Он сел на резной пряничный стул у стола и передал ей сделанный изо льда стакан чистой воды. На стенах горели большие фонари, озаряющие комнату мерцающим светом.
– Почему вы меня сюда пригласили? – Собственный голос показался ей хриплым и чужим после многих дней молчания и слабости, когда она то просыпалась, то погружалась в полубессознательное состояние.
Он вздохнул, провел пальцами по своим бронзовым волосам, взъерошив их, и на мгновение закрыл глаза.
– Моя совесть не могла позволить королю уморить вас голодом.

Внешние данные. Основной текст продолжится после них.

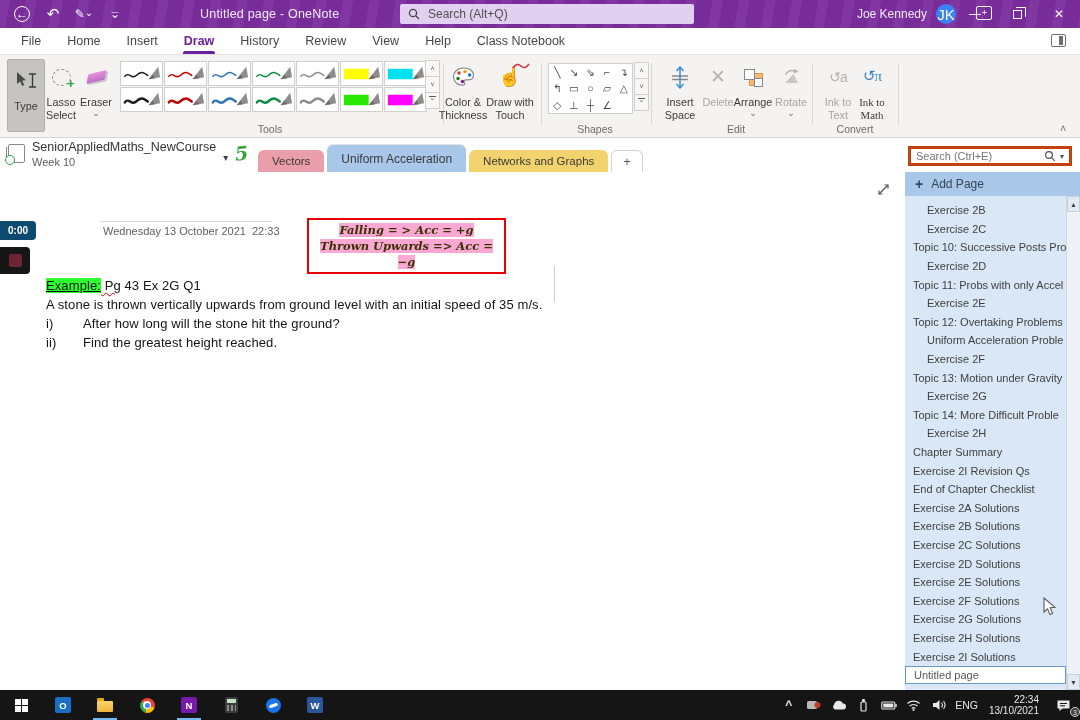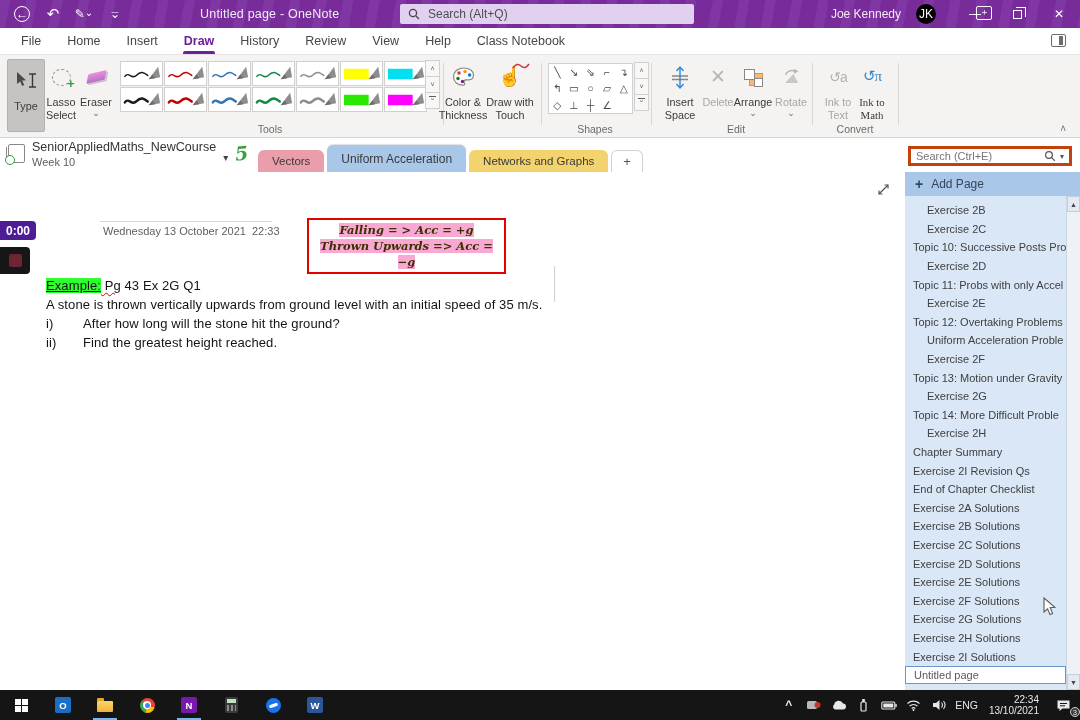--- a/index.html
+++ b/index.html
@@ -19,23 +19,23 @@
   .chev-sm::after { content:"⌄"; font-size:10px; position:relative; top:-2px; }
   .qat-custom { display:flex; flex-direction:column; align-items:center; line-height:5px; font-size:9px; }
   .qat-custom::before { content:"—"; font-size:7px; }
   .qat-custom::after { content:"⌄"; position:relative; top:-2px; }
   .tb-title { position:absolute; left:200px; top:7px; font-size:12.5px; color:#f3ebf8; letter-spacing:.2px; }
   .tb-search { position:absolute; left:400px; top:4px; width:294px; height:20px; background:#e2d0f0; border-radius:2px;
     display:flex; align-items:center; padding:0 8px; gap:8px; }
   .tb-search svg { flex:0 0 auto; }
   .tb-search input { flex:1; border:none; background:transparent; font-size:12px; color:#3d3d3d; outline:none; font-family:inherit; }
   .tb-search input::placeholder { color:#4f4f4f; }
-  .tb-user { position:absolute; right:144px; top:0; height:28px; display:flex; align-items:center; gap:9px; }
+  .tb-user { position:absolute; right:124px; top:0; height:28px; display:flex; align-items:center; gap:9px; }
   .tb-user .uname { font-size:12px; color:#f3ebf8; }
-  .avatar { width:20px; height:20px; border-radius:50%; background:#000000; color:#fff; font-size:12px; display:flex; align-items:center; justify-content:center;margin-left:6px; }
+  .avatar { width:20px; height:20px; border-radius:50%; background:#3b82f6; color:#fff; font-size:15px; display:flex; align-items:center; justify-content:center; }
   .share-ic { position:absolute; right:88px; top:6px; width:16px; height:14px; border:1.2px solid #fff; border-radius:2px; }
   .share-ic::after { content:"＋"; position:absolute; left:3px; top:-1px; font-size:9px; color:#fff; }
   .winbtns { position:absolute; right:0; top:0; height:28px; display:flex; }
   .wbtn { width:42px; height:28px; display:flex; align-items:center; justify-content:center; color:#fff; font-size:12px; }
   .restore-ic { width:9px; height:9px; border:1px solid #fff; position:relative; }
   .restore-ic::before { content:""; position:absolute; left:2px; top:-4px; width:9px; height:9px; border:1px solid #fff; border-left:none; border-bottom:none; }
 
   
   .tabrow { position:absolute; top:28px; left:0; width:1080px; height:27px; background:#fff; border-bottom:1px solid #e6e4e2; display:flex; align-items:stretch; padding-left:8px; }
   .rtab { padding:0 13px; font-size:12.5px; color:#484644; display:flex; align-items:center; position:relative; }
@@ -100,21 +100,21 @@
   .stab.active { height:27px; font-size:12px; box-shadow:0 -1px 1px rgba(0,0,0,.12); }
   .stab.plus { background:#fff; border:1px solid #d4d2d0; border-bottom:none; padding:0 11px; color:#555; font-size:13px; }
   .page-search { position:absolute; right:8px; top:8px; width:164px; height:20px; border:3px solid #c2410c; background:#fff; display:flex; align-items:center; padding:0 5px; gap:4px; }
   .page-search input { flex:1; border:none; outline:none; font-size:11px; color:#666; width:100px; font-family:inherit; }
   .page-search .ps-chev { font-size:8px; color:#555; }
   .page-search .ps-chev::after { content:"▾"; }
 
   
   .canvas { position:absolute; top:172px; left:0; width:905px; height:518px; background:#fff; }
   .expand-ic { position:absolute; left:876px; top:10px; }
-  .timer-badge { position:absolute; left:0; top:49px; width:36px; height:19px; background:#4c1d95; color:#fff; font-size:12px; font-weight:bold; border-radius:0 4px 4px 0; display:flex; align-items:center; justify-content:center; }
+  .timer-badge { position:absolute; left:0; top:49px; width:36px; height:19px; background:#0c4a6e; color:#fff; font-size:10px; font-weight:bold; border-radius:0 4px 4px 0; display:flex; align-items:center; justify-content:center; }
   .rec-btn { position:absolute; left:0; top:75px; width:30px; height:27px; background:#161616; border-radius:0 4px 4px 0; display:flex; align-items:center; justify-content:center; }
   .rec-btn .sq { width:13px; height:13px; background:#6d2531; border-radius:2px; }
   .title-rule { position:absolute; left:100px; top:49px; width:172px; height:1px; background:#d6d6d6; }
   .date-line { position:absolute; left:103px; top:53px; font-size:11px; color:#5f5f5f; }
   .time-val { position:absolute; left:252px; top:53px; font-size:11px; color:#5f5f5f; }
   .note-box { position:absolute; left:307px; top:46px; width:199px; border:2px solid #e60000; padding:2px 4px; text-align:center;
     font-family:"DejaVu Serif", serif; font-style:italic; font-weight:bold; font-size:11.5px; line-height:16px; color:#3b3000; }
   .hl-y { background:#f9a8d4; }
   .note-text { position:absolute; left:46px; top:104px; font-size:13px; color:#141414; line-height:19px; letter-spacing:.1px; }
   .hl-g { background:#2eff2e; text-decoration:underline; }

Мариетта посмотрела в его глаза. Они были теплее, чем выражение его лица, словно не могли скрыть его чувства. Она решила, что его глаза, честные и добрые, вызывают у нее восхищение. Осознав, что она смотрит в них дольше, чем следует, она опустила взгляд на крышку стола. На нем было множество бумаг, авторучек, стояли недопитые чашки жидкого шоколада, а также лежали восковые печати с изображением мышей, сражающихся на саблях. Глядя на них, она нахмурилась, это изображение проникло сквозь затуманенное зеркало ее воспоминаний. Капитан откашлялся.